Here is an example of a C++ code that calls LAPACK
that is basically what I do in my program. (I am reading the matrix that is in binary format).
#include <stdlib.h>
#include <cstring>
#include <iostream>
#include <fstream>
#include <sstream>
#include <array>
#include <chrono>
#include <omp.h>
#include <cblas.h>
extern "C"
{
#include <lapacke.h>
}
using namespace std;
const char uplo = 'L';
const char jobz = 'V';
int eigen(double* M, double* W, const int& N)
{
printf("Diagonalizing...\n");
int info;
// Eigenvalues will be in W, Eigenvectors in T
info = LAPACKE_dsyev(LAPACK_COL_MAJOR, jobz, uplo, N, M, N, W);
if (info < 0)
{
printf("FATAL ERROR: Eigensolver (dsyev) failed: illegal argument %d\n",-info);
}
else if (info > 0)
{
printf("FATAL ERROR: Eigensolver (dsyev) failed: failed to converge %d\n",info);
}
return info;
}
int main(int argc, char* argv[])
{
#ifdef _OPENMP
if (getenv("OMP_NUM_THREADS"))
{
omp_set_num_threads(atoi(getenv("OMP_NUM_THREADS")));
string str = "Running on "+to_string(omp_get_max_threads()) + " threads\n";
printf(str.c_str());
}
#endif
const int N = 12000;
double t1 = 0.;
double t2 = 0.;
double* M = new double[N*N]{0.};
double* W = new double[N]{0.};
int info = 0;
printf("Reading matrix.dat ...\n");
ifstream file("matrix.dat");
file.seekg(0, ios_base::end);
size_t size = file.tellg();
file.seekg(0, ios_base::beg);
file.read((char*) &M[0], size);
printf("Done.\n");
t1 = omp_get_wtime();
info = eigen(M,W,N);
printf("Exit code: %i\n",info);
t2 = omp_get_wtime();
printf("Done in (s): %-10.3f\n",t2-t1);
delete [] M;
delete [] W;
return 0;
}
Clearly, NumPy
seems to be linked to a version of LAPACK
that is multi-threaded while my program is not. I thought that any LAPACK
implementation was multi-threaded in the sense that it calls BLAS
, which is (supposedly) always multi-threaded.

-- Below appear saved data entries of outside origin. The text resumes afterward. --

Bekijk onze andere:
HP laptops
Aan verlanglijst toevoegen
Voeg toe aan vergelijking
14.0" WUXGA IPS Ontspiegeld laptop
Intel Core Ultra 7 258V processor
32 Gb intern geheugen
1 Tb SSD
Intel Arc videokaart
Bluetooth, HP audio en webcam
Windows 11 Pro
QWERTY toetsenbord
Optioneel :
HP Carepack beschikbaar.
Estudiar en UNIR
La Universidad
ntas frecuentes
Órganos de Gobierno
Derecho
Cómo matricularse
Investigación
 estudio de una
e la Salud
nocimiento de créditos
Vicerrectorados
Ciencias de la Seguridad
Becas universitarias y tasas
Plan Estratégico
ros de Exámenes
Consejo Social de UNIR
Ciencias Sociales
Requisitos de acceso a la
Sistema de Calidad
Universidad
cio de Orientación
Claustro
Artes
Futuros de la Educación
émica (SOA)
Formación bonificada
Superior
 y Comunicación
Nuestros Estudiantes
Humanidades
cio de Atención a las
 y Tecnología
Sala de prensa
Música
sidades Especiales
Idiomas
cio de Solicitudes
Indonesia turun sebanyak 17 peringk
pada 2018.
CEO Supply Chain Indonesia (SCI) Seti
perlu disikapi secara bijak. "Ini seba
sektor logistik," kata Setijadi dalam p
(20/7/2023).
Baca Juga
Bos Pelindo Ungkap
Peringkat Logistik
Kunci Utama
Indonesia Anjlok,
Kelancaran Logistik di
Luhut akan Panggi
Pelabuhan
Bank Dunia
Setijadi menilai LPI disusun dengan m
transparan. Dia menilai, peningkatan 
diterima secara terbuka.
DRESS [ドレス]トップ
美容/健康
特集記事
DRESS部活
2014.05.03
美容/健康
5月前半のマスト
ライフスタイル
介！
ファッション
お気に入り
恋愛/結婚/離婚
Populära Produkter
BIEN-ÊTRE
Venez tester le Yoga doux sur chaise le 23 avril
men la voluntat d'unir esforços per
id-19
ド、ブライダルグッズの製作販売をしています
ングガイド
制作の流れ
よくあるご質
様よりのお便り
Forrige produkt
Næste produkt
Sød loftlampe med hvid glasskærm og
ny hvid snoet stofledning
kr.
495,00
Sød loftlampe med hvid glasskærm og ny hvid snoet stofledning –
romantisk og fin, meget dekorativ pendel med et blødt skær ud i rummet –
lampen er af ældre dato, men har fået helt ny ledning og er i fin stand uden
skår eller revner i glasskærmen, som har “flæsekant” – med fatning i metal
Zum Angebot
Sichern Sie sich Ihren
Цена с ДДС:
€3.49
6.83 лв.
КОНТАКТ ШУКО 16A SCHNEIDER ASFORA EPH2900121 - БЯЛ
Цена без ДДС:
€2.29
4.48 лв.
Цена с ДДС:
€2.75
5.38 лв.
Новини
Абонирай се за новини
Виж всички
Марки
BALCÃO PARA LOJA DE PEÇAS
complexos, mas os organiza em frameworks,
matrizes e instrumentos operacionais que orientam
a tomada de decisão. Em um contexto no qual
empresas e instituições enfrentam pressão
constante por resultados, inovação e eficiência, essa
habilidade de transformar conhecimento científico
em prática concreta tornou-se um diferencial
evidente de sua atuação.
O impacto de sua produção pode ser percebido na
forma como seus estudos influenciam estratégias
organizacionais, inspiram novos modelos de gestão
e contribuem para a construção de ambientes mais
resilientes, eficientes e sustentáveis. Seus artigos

On my local machine, np.show_config()
gives the following:
blas_mkl_info:
libraries = ['mkl_rt', 'pthread']
library_dirs = ['/opt/miniconda3/lib']
define_macros = [('SCIPY_MKL_H', None), ('HAVE_CBLAS', None)]
include_dirs = ['/opt/miniconda3/include']
blas_opt_info:
libraries = ['mkl_rt', 'pthread']
library_dirs = ['/opt/miniconda3/lib']
define_macros = [('SCIPY_MKL_H', None), ('HAVE_CBLAS', None)]
include_dirs = ['/opt/miniconda3/include']
lapack_mkl_info:
libraries = ['mkl_rt', 'pthread']
library_dirs = ['/opt/miniconda3/lib']
define_macros = [('SCIPY_MKL_H', None), ('HAVE_CBLAS', None)]
include_dirs = ['/opt/miniconda3/include']
lapack_opt_info:
libraries = ['mkl_rt', 'pthread']
library_dirs = ['/opt/miniconda3/lib']
define_macros = [('SCIPY_MKL_H', None), ('HAVE_CBLAS', None)]
include_dirs = ['/opt/miniconda3/include']
While I compiled my C++ code to the LAPACK
and BLAS
libraries located in /usr/local/opt/lapack/lib
and /usr/local/opt/openblas/lib
etc...
How to fix this problem i.e. how to make sure that LAPACK
uses all threads ?